**PROBLEM REQUIREMENTS**
Every line of the entries below from the one containing "thumb tip: (908, 866)" to the one containing "thumb cmc: (1154, 968)", both ends included, must be written out exactly. No other line belongs in the answer.

**RECORDS SUPPLIED**
"""

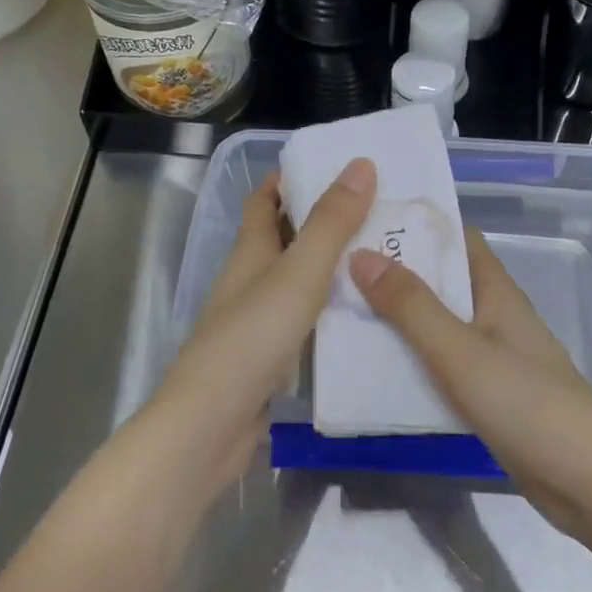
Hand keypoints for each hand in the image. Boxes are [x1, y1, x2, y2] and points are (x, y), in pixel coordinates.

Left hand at [147, 158, 377, 485]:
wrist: (211, 427)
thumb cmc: (251, 340)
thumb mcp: (298, 274)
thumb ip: (330, 224)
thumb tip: (361, 164)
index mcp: (250, 254)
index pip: (263, 203)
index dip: (289, 180)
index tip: (333, 167)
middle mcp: (249, 283)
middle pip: (283, 241)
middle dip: (322, 224)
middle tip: (378, 215)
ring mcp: (256, 324)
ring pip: (296, 284)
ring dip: (330, 270)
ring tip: (381, 262)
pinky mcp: (267, 361)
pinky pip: (304, 323)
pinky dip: (329, 313)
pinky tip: (362, 320)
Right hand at [349, 230, 591, 534]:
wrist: (584, 481)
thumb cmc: (524, 403)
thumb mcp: (458, 350)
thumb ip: (410, 306)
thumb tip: (360, 254)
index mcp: (495, 291)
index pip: (457, 239)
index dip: (417, 225)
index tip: (366, 221)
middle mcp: (495, 315)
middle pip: (442, 281)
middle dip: (396, 273)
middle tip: (338, 268)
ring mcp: (493, 356)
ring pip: (439, 324)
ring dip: (399, 318)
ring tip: (343, 312)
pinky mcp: (489, 394)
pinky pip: (442, 363)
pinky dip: (412, 359)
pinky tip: (376, 367)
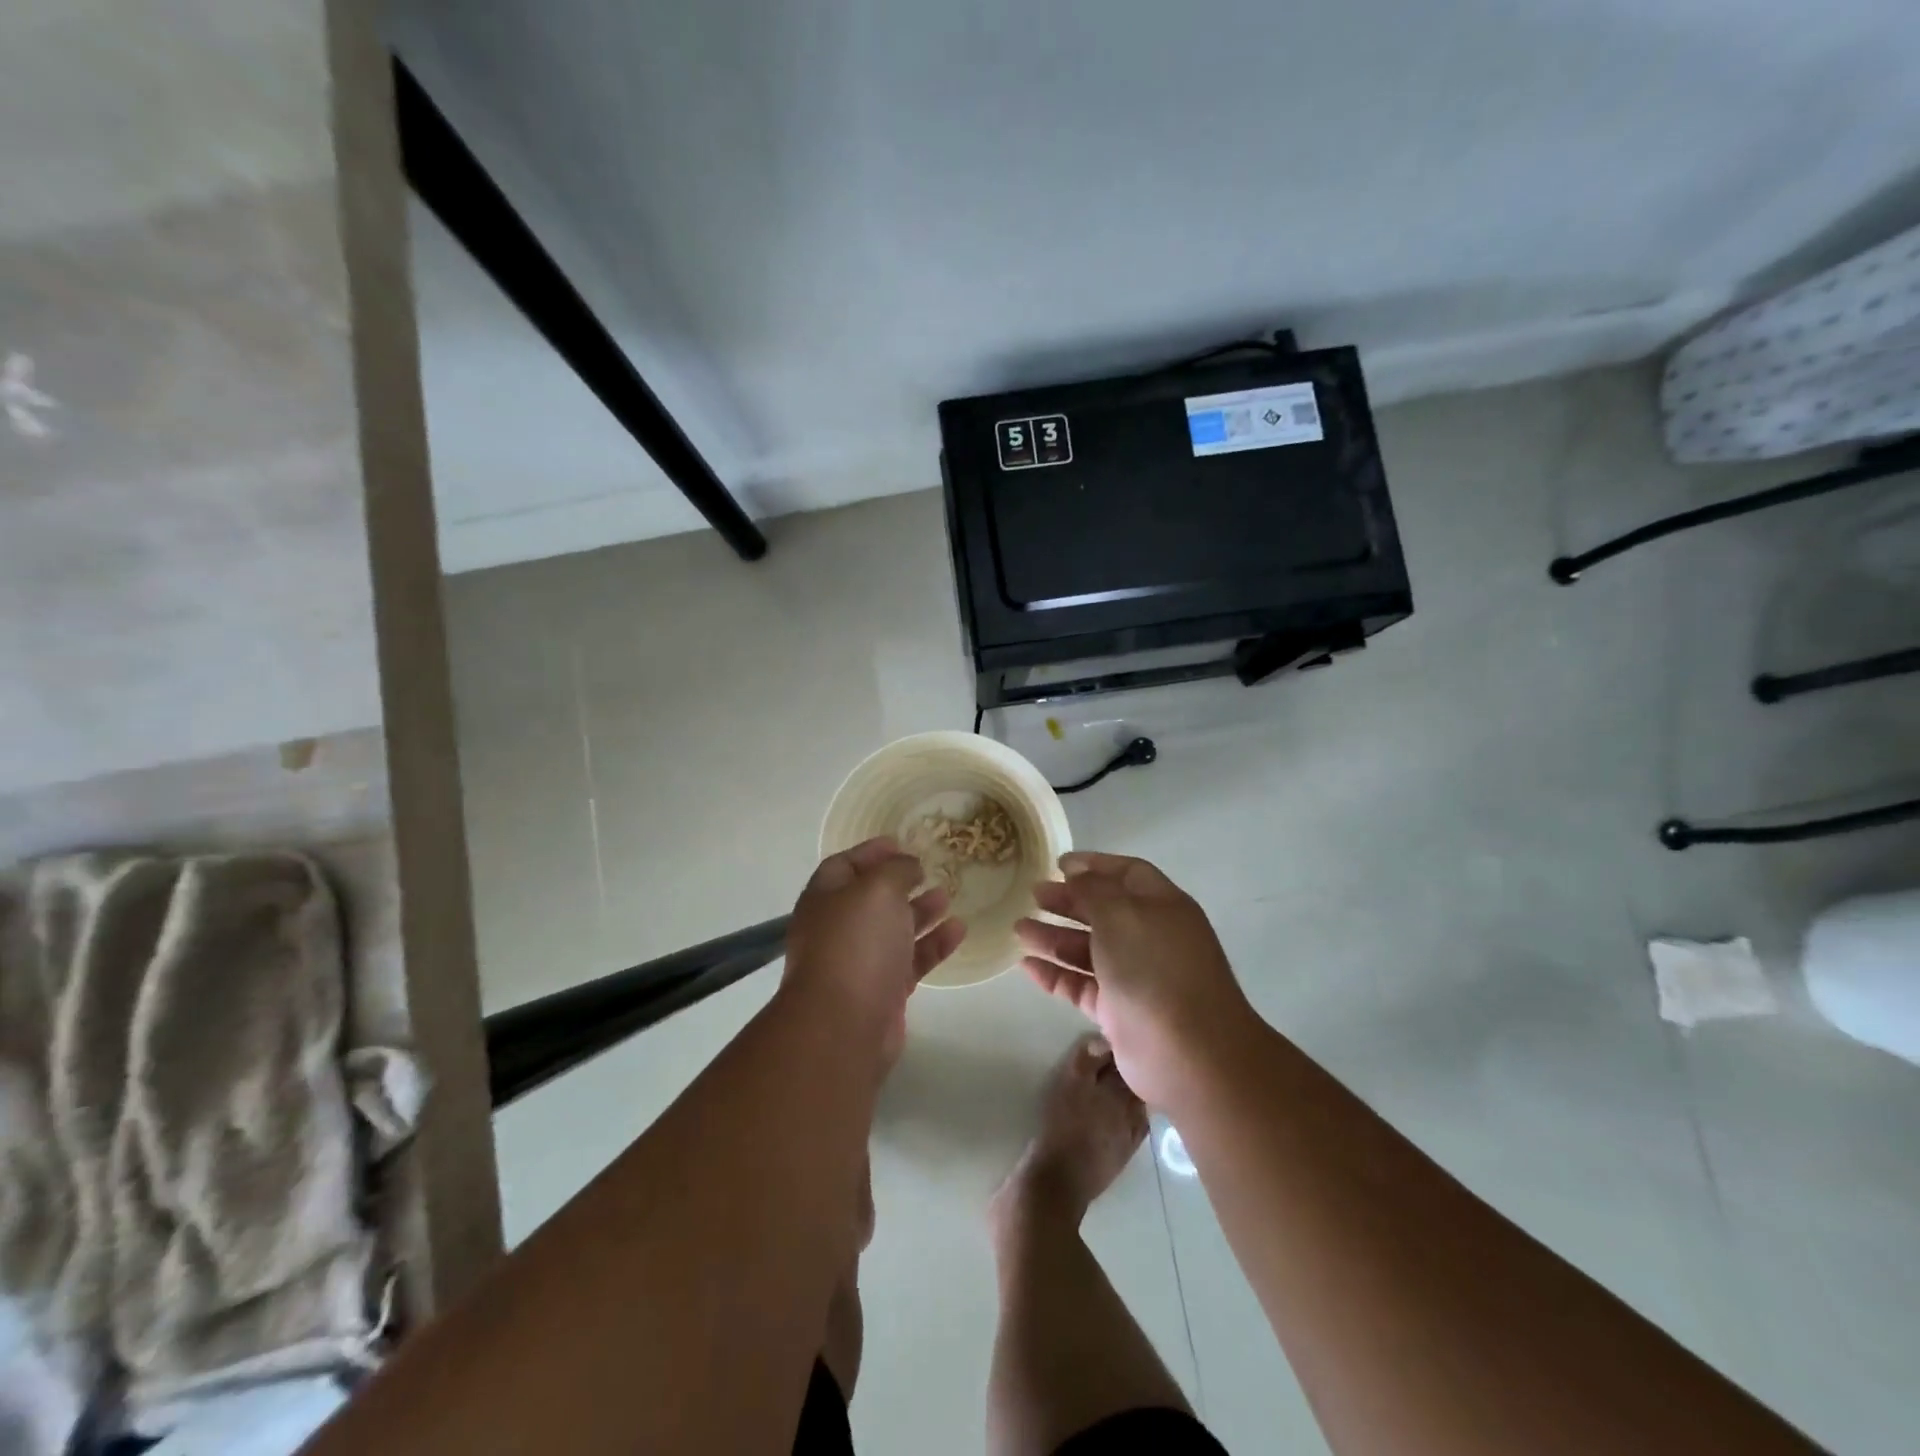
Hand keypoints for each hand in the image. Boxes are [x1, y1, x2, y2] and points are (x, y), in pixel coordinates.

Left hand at [783, 837, 964, 1067]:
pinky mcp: (883, 991)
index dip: (871, 852)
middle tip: (930, 870)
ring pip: (894, 929)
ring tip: (948, 896)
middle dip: (900, 882)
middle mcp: (839, 928)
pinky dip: (934, 944)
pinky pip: (911, 960)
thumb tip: (908, 866)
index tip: (902, 843)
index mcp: (825, 898)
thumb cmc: (856, 944)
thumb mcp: (878, 890)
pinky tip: (959, 931)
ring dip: (921, 911)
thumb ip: (896, 870)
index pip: (844, 865)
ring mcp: (860, 961)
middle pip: (871, 898)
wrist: (844, 1024)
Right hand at [1015, 852, 1255, 1108]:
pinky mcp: (1119, 1012)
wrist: (1189, 1053)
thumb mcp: (1120, 914)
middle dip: (1068, 901)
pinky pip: (1081, 986)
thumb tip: (1076, 875)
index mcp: (1162, 906)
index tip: (1058, 864)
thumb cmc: (1154, 968)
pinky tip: (1027, 966)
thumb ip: (1093, 890)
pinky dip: (1056, 974)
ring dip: (1054, 937)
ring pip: (1088, 950)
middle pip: (1104, 911)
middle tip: (1033, 895)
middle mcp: (1151, 938)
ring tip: (1019, 929)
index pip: (1128, 873)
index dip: (1095, 865)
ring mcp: (1135, 977)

"""

**TASK RESPONSE**
thumb tip: (908, 866)
index tip: (902, 843)
index mcp: (825, 898)
thumb cmc: (856, 944)
thumb mcp: (878, 890)
pinky tip: (959, 931)
ring dip: (921, 911)
thumb ip: (896, 870)
index pip: (844, 865)
ring mcp: (860, 961)
middle pip: (871, 898)
wrist: (844, 1024)
Right hand at [1015, 852, 1255, 1108]:
pinky mcp: (1119, 1012)
wrist: (1189, 1053)
thumb mcp: (1120, 914)
middle dip: (1068, 901)
pinky pip: (1081, 986)
thumb tip: (1076, 875)
index mcp: (1162, 906)
index tip: (1058, 864)
thumb cmc: (1154, 968)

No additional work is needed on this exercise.